Similar to the United States’ Federal Open Market Committee meeting and rate announcements, Canada’s Bank of Canada will be releasing the Monetary Policy Report, Rate Statement, and Overnight Rate. The three reports will all be out on Wednesday at 10:00 a.m. ET, and are high impact numbers that can move USD/CAD. This makes for an opportunity to use a straddle strategy.

This Straddle strategy uses Nadex USD/CAD spreads, one long and one short. The strategy is used when it is anticipated the market will make a significant move. The bought spread’s floor should be where the market is trading.
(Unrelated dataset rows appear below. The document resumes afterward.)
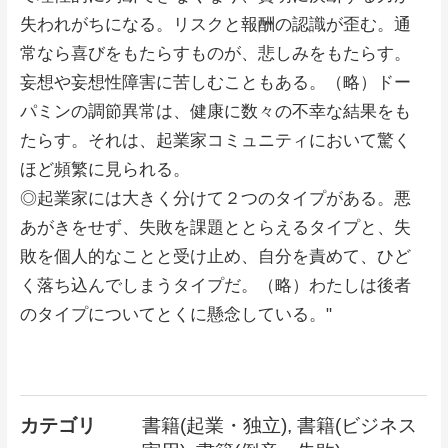
失われがちになる。リスクと報酬の認識が歪む。通
常なら喜びをもたらすものが、悲しみをもたらす。
妄想や妄想性障害に苦しむこともある。（略）ドー
パミンの調節異常は、健康に数々の不幸な結果をも
たらす。それは、起業家コミュニティにおいて驚く
ほど頻繁に見られる。
◎起業家には大きく分けて２つのタイプがある。悪
あがきをせず、失敗を課題ととらえるタイプと、失
敗を個人的なことと受け止め、自分を責めて、ひど
く落ち込んでしまうタイプだ。（略）わたしは後者
のタイプについてとくに懸念している。"
カテゴリ
書籍(起業・独立), 書籍(ビジネス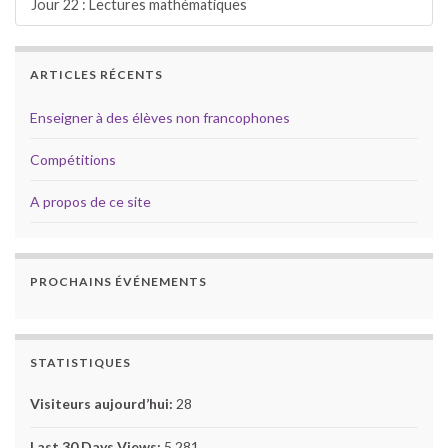
Jour 22 : Lectures mathématiques
ARTICLES RÉCENTS
Enseigner à des élèves non francophones
Compétitions
A propos de ce site
PROCHAINS ÉVÉNEMENTS
STATISTIQUES
Visiteurs aujourd’hui:
28
Last 30 Days Views:
5 281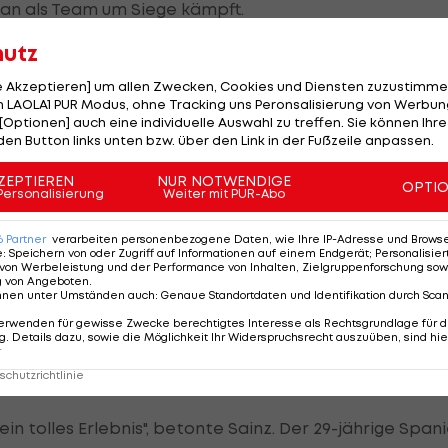
an als Team um Siege kämpft.
hutz
sten und am meisten gesehenen Teambewerbe überhau
f
bezeichnete er als "komplett andere Sache als
Tenni
le Akzeptieren] um allen Zwecken, Cookies und Diensten zuzustimme
 LAOLA1 PUR Modus, ohne Tracking uns Peronsalisierung von Werbung
[Optionen] auch eine individuelle Auswahl zu treffen. Sie können Ihre
den Button links unten bzw. über den Link in der Fußzeile anpassen.
ZEPTIEREN
NUR NOTWENDIGE
OPTI
Personalisierung
Weiter mit PUR-Abo
ängeschild, das fleißig Autogramme schrieb, auch in d
ch schon auf die einzigartige Erfahrung und Stimmung
6
Partner
verarbeiten personenbezogene Daten, wie Ihre IP-Adresse und Browser-
e
:
Speichern von oder Zugriff auf Informationen auf einem Endgerät; Personalisi
mit Vorfreude voraus.
von Werbeleistung und der Performance von Inhalten, Zielgruppenforschung sow
g von Angeboten
.
nnen unter Umständen auch
:
Genaue Standortdaten und Identifikation durch Sca
 für das Team Europa, auch da er seit vielen Jahren
erwenden für gewisse Zwecke berechtigtes Interesse als Rechtsgrundlage für d
y McIlroy befreundet ist. Der Kontinentalvergleich
. Details dazu, sowie die Möglichkeit Ihr Widerspruchsrecht auszuüben, sind hie
r
Sepp Straka - und Titelverteidiger USA startet am
chutzrichtlinie
ein tolles Erlebnis", betonte Sainz. Der 29-jährige Span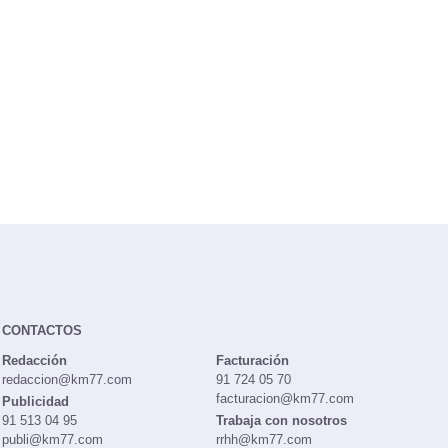
CONTACTOS
Redacción
Facturación
redaccion@km77.com
91 724 05 70
facturacion@km77.com
Publicidad
91 513 04 95
Trabaja con nosotros
publi@km77.com
rrhh@km77.com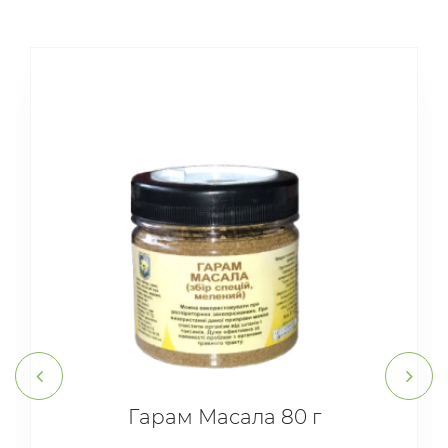
Гарам Масала 80 г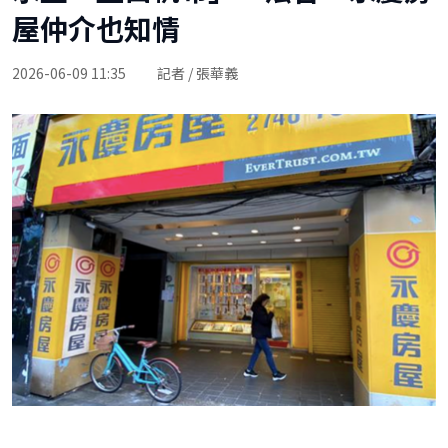
屋仲介也知情
2026-06-09 11:35
記者 / 張華義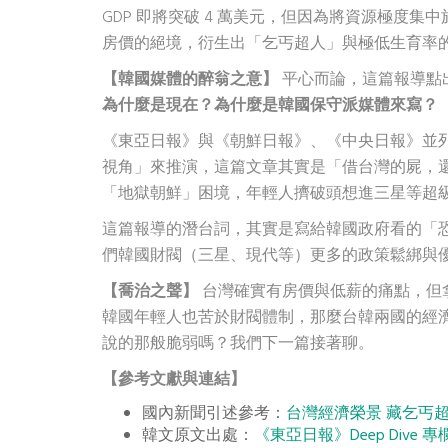
GDP 即將突破 4 萬美元，但因為將資源極度
房價的絕境，衍生出「乞丐超人」與極低生育率
【韓國媒體的醉翁之意】
平心而論，這篇報導點
為什麼是現在？為什麼是韓國保守派媒體來寫？
《東亞日報》與《朝鮮日報》、《中央日報》並
視角」來推演，這篇文章其實是「借台灣的屍，
「地獄朝鮮」困境，年輕人擠破頭想進三星等超
這篇報導的潛台詞，其實是寫給韓國政府看的「
們韓國財閥（三星、現代等）更多的政策鬆綁與
【喬治之聲】
台灣確實有房價與低薪的痛點，但
韓國年輕人也苦於財閥體制，那麼台韓兩國的經
說的那般脆弱嗎？我們下一篇接著聊。
【參考文獻與連結】
國內新聞引述參考：
台灣經濟榮景 藏乞丐
韓文原文出處：
《東亞日報》Deep Div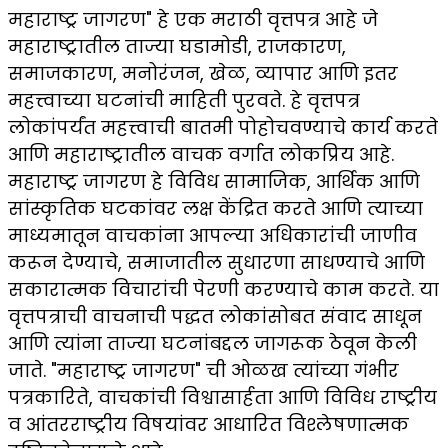
महाराष्ट्र जागरण" हे एक मराठी वृत्तपत्र आहे जे
महाराष्ट्रातील ताज्या घडामोडी, राजकारण,
समाजकारण, मनोरंजन, खेळ, व्यापार आणि इतर
महत्त्वाच्या घटनांची माहिती पुरवते. हे वृत्तपत्र
लोकांपर्यंत महत्त्वाची बातमी पोहोचवण्याचे कार्य करते
आणि महाराष्ट्रातील वाचक वर्गात लोकप्रिय आहे.
महाराष्ट्र जागरण हे विविध सामाजिक, आर्थिक आणि
सांस्कृतिक घटकांवर लक्ष केंद्रित करते आणि त्याच्या
माध्यमातून वाचकांना आपल्या अधिकारांची जाणीव
करून देण्याचे, समाजातील सुधारणा साधण्याचे आणि
सकारात्मक विचारांची पेरणी करण्याचे काम करते. या
वृत्तपत्राची वाचनाची पद्धत लोकांसोबत संवाद साधून
आणि त्यांना ताज्या घटनांबद्दल जागरूक ठेवून केली
जाते. "महाराष्ट्र जागरण" ची ओळख त्यांच्या गंभीर
पत्रकारिते, वाचकांची विश्वासार्हता आणि विविध राष्ट्रीय
व आंतरराष्ट्रीय विषयांवर आधारित विश्लेषणात्मक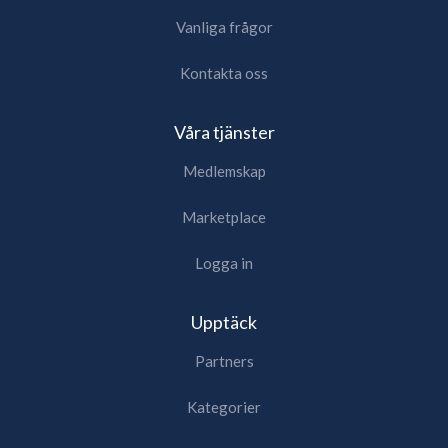
Vanliga frågor
Kontakta oss
Våra tjänster
Medlemskap
Marketplace
Logga in
Upptäck
Partners
Kategorier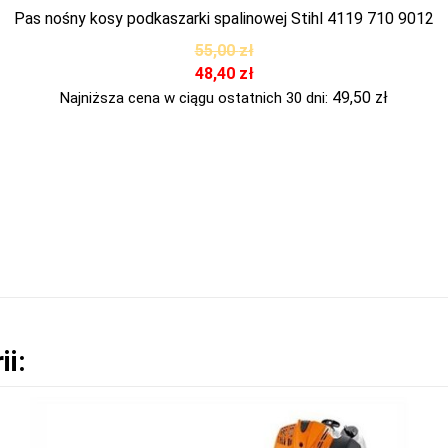
Pas nośny kosy podkaszarki spalinowej Stihl 4119 710 9012
55,00
zł
48,40
zł
49,50
zł
Najniższa cena w ciągu ostatnich 30 dni:
ii: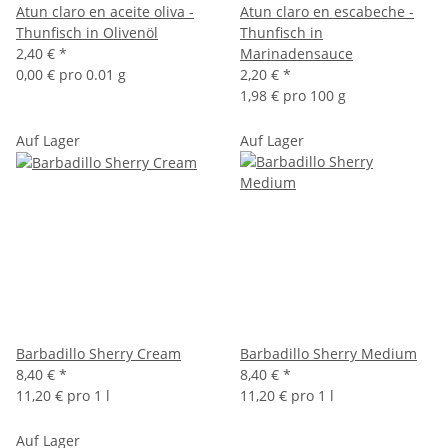
Atun claro en aceite oliva -
Atun claro en escabeche -
Thunfisch in Olivenöl
Thunfisch in
2,40 €
*
Marinadensauce
0,00 € pro 0.01 g
2,20 €
*
1,98 € pro 100 g
Auf Lager
Auf Lager
Barbadillo Sherry Cream
Barbadillo Sherry Medium
8,40 €
*
8,40 €
*
11,20 € pro 1 l
11,20 € pro 1 l
Auf Lager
The sold spread’s ceiling should meet the bought spread’s floor and also be where the market is trading. For this trade, based on previous market movement after the news announcement, the combined risk should be no more than $40, or around $20 per spread.

Entry for this trade can be as early as 9:00 a.m. ET for the two-hour expiring 11:00 a.m. ET spread. The risk is low for straddles and typically stops aren’t necessary. What is necessary though, are take-profit orders. The trick to know where to place the take-profit order on a straddle is to double the total risk. If for this trade the max risk is $40, then the take-profits should be placed 80 pips up and and 80 pips down. That is where the trade would cover the cost of the trade and make $40 profit.

For example, say the market took off and went long. Once it is up 20 pips, the trade is breakeven on the upper spread, but with a loss of $20 on the lower spread. When the market is up 40 pips, then the straddle has made $20 on the upper spread and still has a loss of $20 on the lower spread leaving the trade at breakeven. If the market moves up 60 pips, then the top spread now has $40 profit but still has the $20 loss of the bottom spread for a $20 profit total. When the market hits 80 pips up, the long spread makes $60, the short spread has the loss of $20 and the Straddle trade has now made $40 total in profit.

After one spread has profited, the trader should still leave the other spread on. The market may pull back far enough to reduce the $20 loss of the other spread and even profit.